[THE TASK] Please give back the listing below word for word, without the images.

[AVAILABLE RECORDS]
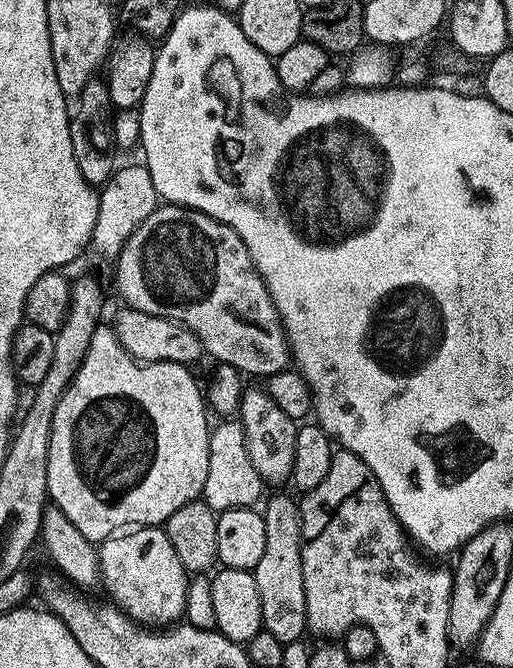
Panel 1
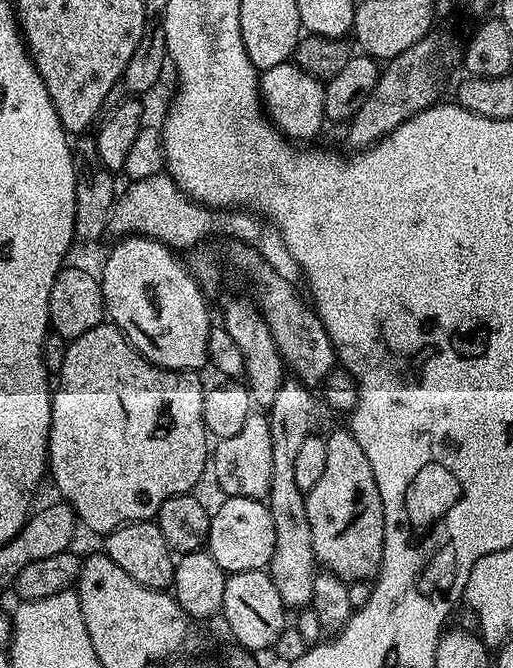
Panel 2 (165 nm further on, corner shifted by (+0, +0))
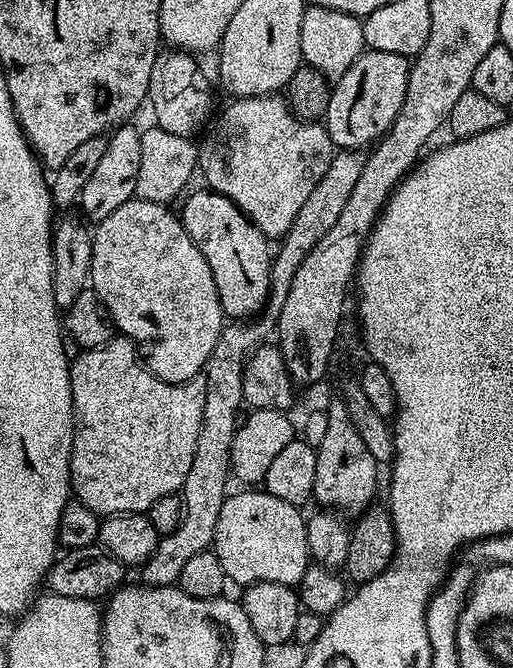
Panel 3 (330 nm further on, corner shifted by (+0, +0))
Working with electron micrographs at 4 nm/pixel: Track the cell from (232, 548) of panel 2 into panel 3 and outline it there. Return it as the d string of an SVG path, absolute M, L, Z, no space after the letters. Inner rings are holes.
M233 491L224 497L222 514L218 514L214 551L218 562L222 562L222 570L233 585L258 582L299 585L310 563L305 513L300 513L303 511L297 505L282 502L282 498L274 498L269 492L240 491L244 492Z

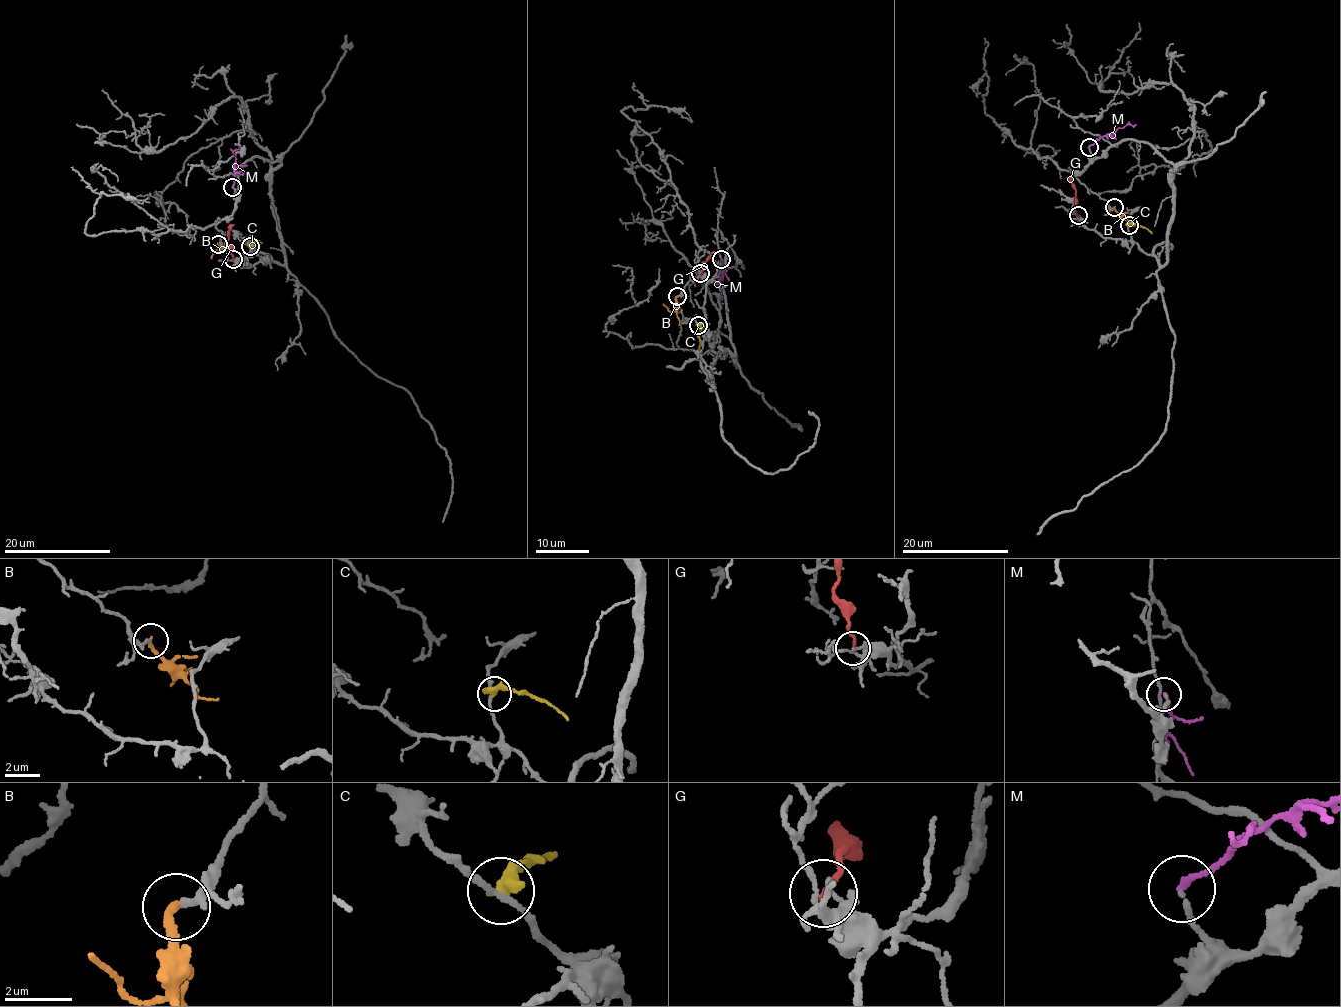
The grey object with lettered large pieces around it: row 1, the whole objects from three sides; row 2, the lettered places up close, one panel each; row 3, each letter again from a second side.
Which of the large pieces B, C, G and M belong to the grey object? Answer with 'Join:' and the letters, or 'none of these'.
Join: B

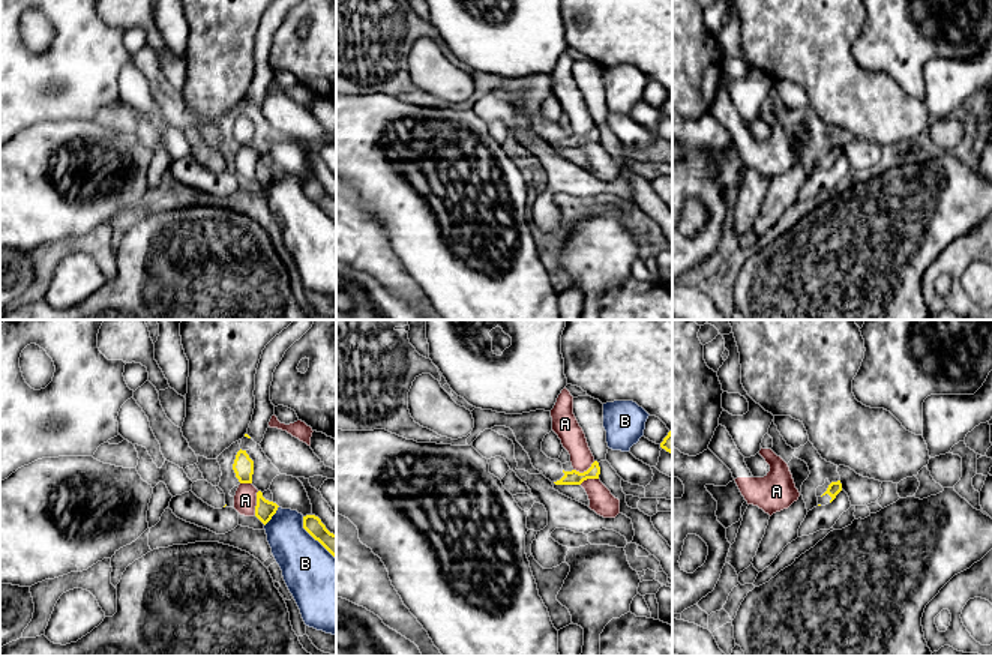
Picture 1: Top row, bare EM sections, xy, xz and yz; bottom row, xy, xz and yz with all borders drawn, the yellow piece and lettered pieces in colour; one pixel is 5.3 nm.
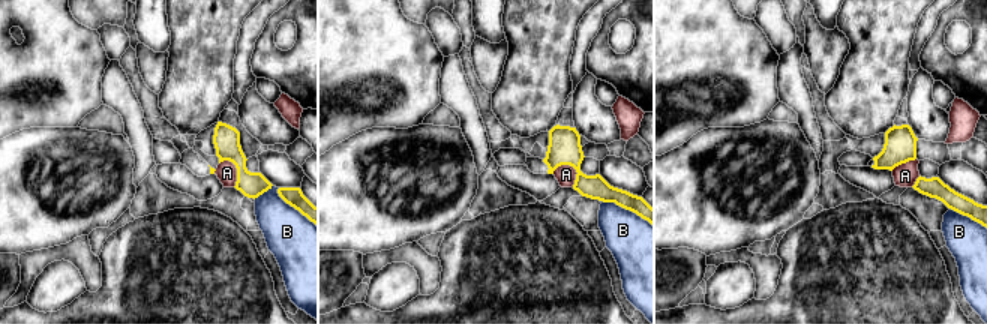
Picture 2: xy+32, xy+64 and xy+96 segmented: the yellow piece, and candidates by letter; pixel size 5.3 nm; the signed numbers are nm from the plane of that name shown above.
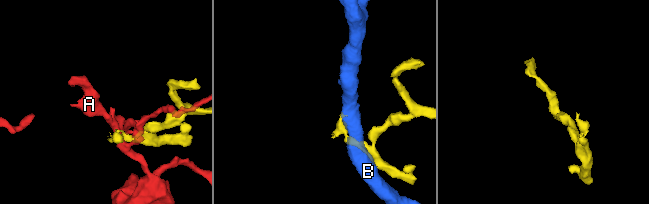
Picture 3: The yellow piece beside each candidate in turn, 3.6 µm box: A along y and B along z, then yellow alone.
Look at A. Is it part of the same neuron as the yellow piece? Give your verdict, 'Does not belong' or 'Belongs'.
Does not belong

[EXERCISE RESPONSE]
Panel 1
Panel 2 (165 nm further on, corner shifted by (+0, +0))
Panel 3 (330 nm further on, corner shifted by (+0, +0))
Working with electron micrographs at 4 nm/pixel: Track the cell from (232, 548) of panel 2 into panel 3 and outline it there. Return it as the d string of an SVG path, absolute M, L, Z, no space after the letters. Inner rings are holes.
M233 491L224 497L222 514L218 514L214 551L218 562L222 562L222 570L233 585L258 582L299 585L310 563L305 513L300 513L303 511L297 505L282 502L282 498L274 498L269 492L240 491L244 492Z

The grey object with lettered large pieces around it: row 1, the whole objects from three sides; row 2, the lettered places up close, one panel each; row 3, each letter again from a second side.
Which of the large pieces B, C, G and M belong to the grey object? Answer with 'Join:' and the letters, or 'none of these'.
Join: B

Picture 1: Top row, bare EM sections, xy, xz and yz; bottom row, xy, xz and yz with all borders drawn, the yellow piece and lettered pieces in colour; one pixel is 5.3 nm.
Picture 2: xy+32, xy+64 and xy+96 segmented: the yellow piece, and candidates by letter; pixel size 5.3 nm; the signed numbers are nm from the plane of that name shown above.
Picture 3: The yellow piece beside each candidate in turn, 3.6 µm box: A along y and B along z, then yellow alone.
Look at A. Is it part of the same neuron as the yellow piece? Give your verdict, 'Does not belong' or 'Belongs'.
Does not belong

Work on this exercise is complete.